IN Brief:
- Rheinmetall and Lockheed Martin have presented a Fuchs vehicle configured with 24 vertically launched AGM-179 JAGM missiles.
- The system is intended to engage armour, ground targets, and selected aerial threats from a mobile 6×6 platform.
- The industrial challenge sits in missile integration, launcher safety, reload systems, digital architecture, and sustainment.
Rheinmetall and Lockheed Martin have presented a Fuchs JAGM missile vehicle, placing 24 vertically launched AGM-179 Joint Air-to-Ground Missiles on a modernised 6×6 armoured platform.
Built around the Fuchs Evolution vehicle, the system is designed to engage ground and air targets at ranges up to 16km. The launcher package gives the platform a dense missile load, while JAGM brings multi-sensor guidance and a warhead intended for a broad target set, including armour, air-defence systems, patrol boats, artillery positions, radars, command nodes, and bunkers.
The concept reflects a broader land-warfare turn back toward missile-heavy ground platforms. Armies are looking for ways to increase anti-armour and precision-strike density without relying solely on tanks, attack helicopters, or dismounted missile teams. Recent conflicts have reinforced the value of dispersal, range, and the ability to fire from multiple platform types. A wheeled missile carrier fits that model when it can survive, reload, connect to sensors, and move quickly after launch.

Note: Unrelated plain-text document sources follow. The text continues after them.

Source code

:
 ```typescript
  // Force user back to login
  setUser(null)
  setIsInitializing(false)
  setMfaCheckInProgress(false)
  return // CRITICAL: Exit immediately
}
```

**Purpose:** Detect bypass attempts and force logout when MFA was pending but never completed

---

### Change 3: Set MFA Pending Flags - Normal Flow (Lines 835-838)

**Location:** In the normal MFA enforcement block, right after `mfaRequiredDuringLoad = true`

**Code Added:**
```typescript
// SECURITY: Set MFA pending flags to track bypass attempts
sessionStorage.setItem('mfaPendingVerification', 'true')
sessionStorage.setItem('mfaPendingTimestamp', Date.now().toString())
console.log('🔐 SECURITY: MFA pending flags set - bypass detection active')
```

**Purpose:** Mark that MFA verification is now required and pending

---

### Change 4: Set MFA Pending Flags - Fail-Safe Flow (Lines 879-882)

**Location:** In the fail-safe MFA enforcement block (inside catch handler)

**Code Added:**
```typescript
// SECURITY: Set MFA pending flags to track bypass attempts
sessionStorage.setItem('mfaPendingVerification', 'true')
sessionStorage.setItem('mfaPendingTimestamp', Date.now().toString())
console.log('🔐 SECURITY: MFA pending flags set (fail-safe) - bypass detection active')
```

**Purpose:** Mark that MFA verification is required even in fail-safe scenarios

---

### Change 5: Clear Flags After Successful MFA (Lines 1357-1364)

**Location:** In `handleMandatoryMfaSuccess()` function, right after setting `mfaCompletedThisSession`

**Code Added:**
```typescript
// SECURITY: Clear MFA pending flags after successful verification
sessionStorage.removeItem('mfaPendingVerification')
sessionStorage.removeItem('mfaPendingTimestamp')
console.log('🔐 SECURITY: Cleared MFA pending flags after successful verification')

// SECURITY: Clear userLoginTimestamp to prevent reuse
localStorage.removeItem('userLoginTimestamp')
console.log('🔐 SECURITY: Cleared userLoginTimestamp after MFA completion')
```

The Fuchs JAGM is primarily an integration challenge. The missile is already an established US weapon, but using it in a vertically launched ground-vehicle configuration creates a new set of engineering demands. Launcher cells must handle mechanical loads, thermal effects, safe separation, electrical interfaces, fire-control logic, and missile health monitoring. The vehicle has to provide power, cooling, communications, battle-management integration, and enough protection to operate in contested areas.
The Fuchs Evolution base gives Rheinmetall a mature platform to adapt. Its improved powertrain, digital architecture, central tyre inflation, braking systems, protection package, and built-in diagnostics are practical enablers rather than brochure details. Missile vehicles are maintenance-intensive, and digital health monitoring can sharply affect readiness. The platform also needs enough payload margin for launchers, sensors, ammunition, crew systems, armour, and electronic equipment.
Vertical launch is a notable departure from many anti-armour carriers, which use exposed rails or turreted launchers. A vertical system can provide compact carriage and rapid salvo potential, but it brings questions around exhaust management, launch signature, reload methods, vehicle stability, and maintenance access. A 24-missile load is attractive on paper; field value will depend on how quickly those missiles can be replenished and what support vehicles are needed to keep the platform in action.
JAGM supply adds another constraint. Lockheed Martin’s production base would have to support any export or European integration path, and demand for precision weapons remains high across NATO. A Fuchs JAGM fleet would therefore create requirements for missile stocks, canisters, test equipment, electronic support, software updates, training rounds, and depot-level maintenance. The vehicle sale is only the first part of the industrial commitment.
The concept also points toward a changing division of labour in land forces. Wheeled vehicles armed with precision missiles can provide overwatch, ambush, and rapid-reaction fires against armour and high-value targets. They may complement tanks by extending engagement range and increasing missile density in areas where heavy armour cannot be concentrated. Their survivability will depend less on armour thickness than on mobility, signature management, tactical networking, and the ability to fire before being located.
For European defence manufacturing, Fuchs JAGM is another example of transatlantic integration rather than purely national platform development. Rheinmetall provides the vehicle base and land-systems integration, while Lockheed Martin supplies the missile. That model can accelerate capability, but it also brings questions around export permissions, production allocation, software authority, and through-life support responsibility.
The platform is unlikely to be the final answer to Europe’s anti-armour needs, but it captures the direction of travel. Land forces want more precision effects on more vehicles, supported by digital architectures that connect weapons to wider sensor networks. The industrial burden is shifting from building armoured boxes toward integrating weapons, electronics, diagnostics, and sustainment into platforms that can be produced and supported at scale.